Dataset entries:
╔══

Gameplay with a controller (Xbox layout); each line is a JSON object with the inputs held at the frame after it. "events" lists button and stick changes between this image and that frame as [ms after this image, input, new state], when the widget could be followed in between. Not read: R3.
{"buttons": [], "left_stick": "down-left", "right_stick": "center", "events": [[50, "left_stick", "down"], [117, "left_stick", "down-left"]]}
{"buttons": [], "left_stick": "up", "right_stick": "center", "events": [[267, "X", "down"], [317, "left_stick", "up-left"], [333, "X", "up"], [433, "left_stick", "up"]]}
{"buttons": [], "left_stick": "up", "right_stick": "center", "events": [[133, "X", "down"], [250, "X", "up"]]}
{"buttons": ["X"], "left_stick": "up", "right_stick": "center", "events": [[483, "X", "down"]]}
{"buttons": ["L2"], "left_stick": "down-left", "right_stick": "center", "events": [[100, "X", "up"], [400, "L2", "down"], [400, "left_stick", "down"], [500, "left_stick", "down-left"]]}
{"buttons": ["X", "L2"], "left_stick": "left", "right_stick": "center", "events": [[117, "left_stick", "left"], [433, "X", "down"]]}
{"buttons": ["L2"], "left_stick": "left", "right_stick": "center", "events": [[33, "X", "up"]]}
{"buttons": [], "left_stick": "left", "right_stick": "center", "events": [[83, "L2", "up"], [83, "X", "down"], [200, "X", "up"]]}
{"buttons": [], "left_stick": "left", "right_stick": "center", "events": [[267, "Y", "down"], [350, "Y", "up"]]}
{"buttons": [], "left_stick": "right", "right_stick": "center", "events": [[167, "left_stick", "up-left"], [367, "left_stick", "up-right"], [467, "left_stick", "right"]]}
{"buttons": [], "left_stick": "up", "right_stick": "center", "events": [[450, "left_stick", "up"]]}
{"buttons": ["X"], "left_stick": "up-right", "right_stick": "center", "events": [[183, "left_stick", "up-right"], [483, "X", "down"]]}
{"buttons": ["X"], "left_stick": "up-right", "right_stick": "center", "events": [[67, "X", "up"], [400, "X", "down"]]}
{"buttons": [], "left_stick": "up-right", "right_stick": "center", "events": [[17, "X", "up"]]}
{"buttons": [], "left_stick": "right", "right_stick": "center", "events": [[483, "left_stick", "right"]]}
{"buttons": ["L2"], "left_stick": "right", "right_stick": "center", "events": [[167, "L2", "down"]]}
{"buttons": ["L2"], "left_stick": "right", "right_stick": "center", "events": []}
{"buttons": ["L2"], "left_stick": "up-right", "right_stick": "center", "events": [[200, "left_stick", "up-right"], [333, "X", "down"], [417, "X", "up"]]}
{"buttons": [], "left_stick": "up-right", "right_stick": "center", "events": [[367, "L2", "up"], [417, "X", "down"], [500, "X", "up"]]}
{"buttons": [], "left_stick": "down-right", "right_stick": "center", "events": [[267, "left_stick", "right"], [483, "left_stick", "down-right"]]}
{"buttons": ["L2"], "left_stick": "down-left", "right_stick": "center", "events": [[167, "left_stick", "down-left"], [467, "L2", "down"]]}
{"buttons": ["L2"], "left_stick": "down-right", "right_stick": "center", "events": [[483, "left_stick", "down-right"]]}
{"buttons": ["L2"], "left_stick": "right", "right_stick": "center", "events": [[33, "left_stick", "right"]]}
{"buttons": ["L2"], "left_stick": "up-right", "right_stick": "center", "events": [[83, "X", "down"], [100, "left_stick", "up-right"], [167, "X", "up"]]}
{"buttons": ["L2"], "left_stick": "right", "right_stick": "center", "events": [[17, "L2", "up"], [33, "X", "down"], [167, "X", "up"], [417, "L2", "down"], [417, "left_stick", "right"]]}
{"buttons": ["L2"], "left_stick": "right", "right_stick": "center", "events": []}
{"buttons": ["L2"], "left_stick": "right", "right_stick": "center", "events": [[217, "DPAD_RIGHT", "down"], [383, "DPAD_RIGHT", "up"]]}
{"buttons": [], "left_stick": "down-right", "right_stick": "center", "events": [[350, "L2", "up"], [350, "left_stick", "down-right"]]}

╚══

Output an exact copy of each record.

Gameplay with a controller (Xbox layout); each line is a JSON object with the inputs held at the frame after it. "events" lists button and stick changes between this image and that frame as [ms after this image, input, new state], when the widget could be followed in between. Not read: R3.
{"buttons": [], "left_stick": "down-left", "right_stick": "center", "events": [[50, "left_stick", "down"], [117, "left_stick", "down-left"]]}
{"buttons": [], "left_stick": "up", "right_stick": "center", "events": [[267, "X", "down"], [317, "left_stick", "up-left"], [333, "X", "up"], [433, "left_stick", "up"]]}
{"buttons": [], "left_stick": "up", "right_stick": "center", "events": [[133, "X", "down"], [250, "X", "up"]]}
{"buttons": ["X"], "left_stick": "up", "right_stick": "center", "events": [[483, "X", "down"]]}
{"buttons": ["L2"], "left_stick": "down-left", "right_stick": "center", "events": [[100, "X", "up"], [400, "L2", "down"], [400, "left_stick", "down"], [500, "left_stick", "down-left"]]}
{"buttons": ["X", "L2"], "left_stick": "left", "right_stick": "center", "events": [[117, "left_stick", "left"], [433, "X", "down"]]}
{"buttons": ["L2"], "left_stick": "left", "right_stick": "center", "events": [[33, "X", "up"]]}
{"buttons": [], "left_stick": "left", "right_stick": "center", "events": [[83, "L2", "up"], [83, "X", "down"], [200, "X", "up"]]}
{"buttons": [], "left_stick": "left", "right_stick": "center", "events": [[267, "Y", "down"], [350, "Y", "up"]]}
{"buttons": [], "left_stick": "right", "right_stick": "center", "events": [[167, "left_stick", "up-left"], [367, "left_stick", "up-right"], [467, "left_stick", "right"]]}
{"buttons": [], "left_stick": "up", "right_stick": "center", "events": [[450, "left_stick", "up"]]}
{"buttons": ["X"], "left_stick": "up-right", "right_stick": "center", "events": [[183, "left_stick", "up-right"], [483, "X", "down"]]}
{"buttons": ["X"], "left_stick": "up-right", "right_stick": "center", "events": [[67, "X", "up"], [400, "X", "down"]]}
{"buttons": [], "left_stick": "up-right", "right_stick": "center", "events": [[17, "X", "up"]]}
{"buttons": [], "left_stick": "right", "right_stick": "center", "events": [[483, "left_stick", "right"]]}
{"buttons": ["L2"], "left_stick": "right", "right_stick": "center", "events": [[167, "L2", "down"]]}
{"buttons": ["L2"], "left_stick": "right", "right_stick": "center", "events": []}
{"buttons": ["L2"], "left_stick": "up-right", "right_stick": "center", "events": [[200, "left_stick", "up-right"], [333, "X", "down"], [417, "X", "up"]]}
{"buttons": [], "left_stick": "up-right", "right_stick": "center", "events": [[367, "L2", "up"], [417, "X", "down"], [500, "X", "up"]]}
{"buttons": [], "left_stick": "down-right", "right_stick": "center", "events": [[267, "left_stick", "right"], [483, "left_stick", "down-right"]]}
{"buttons": ["L2"], "left_stick": "down-left", "right_stick": "center", "events": [[167, "left_stick", "down-left"], [467, "L2", "down"]]}
{"buttons": ["L2"], "left_stick": "down-right", "right_stick": "center", "events": [[483, "left_stick", "down-right"]]}
{"buttons": ["L2"], "left_stick": "right", "right_stick": "center", "events": [[33, "left_stick", "right"]]}
{"buttons": ["L2"], "left_stick": "up-right", "right_stick": "center", "events": [[83, "X", "down"], [100, "left_stick", "up-right"], [167, "X", "up"]]}
{"buttons": ["L2"], "left_stick": "right", "right_stick": "center", "events": [[17, "L2", "up"], [33, "X", "down"], [167, "X", "up"], [417, "L2", "down"], [417, "left_stick", "right"]]}
{"buttons": ["L2"], "left_stick": "right", "right_stick": "center", "events": []}
{"buttons": ["L2"], "left_stick": "right", "right_stick": "center", "events": [[217, "DPAD_RIGHT", "down"], [383, "DPAD_RIGHT", "up"]]}
{"buttons": [], "left_stick": "down-right", "right_stick": "center", "events": [[350, "L2", "up"], [350, "left_stick", "down-right"]]}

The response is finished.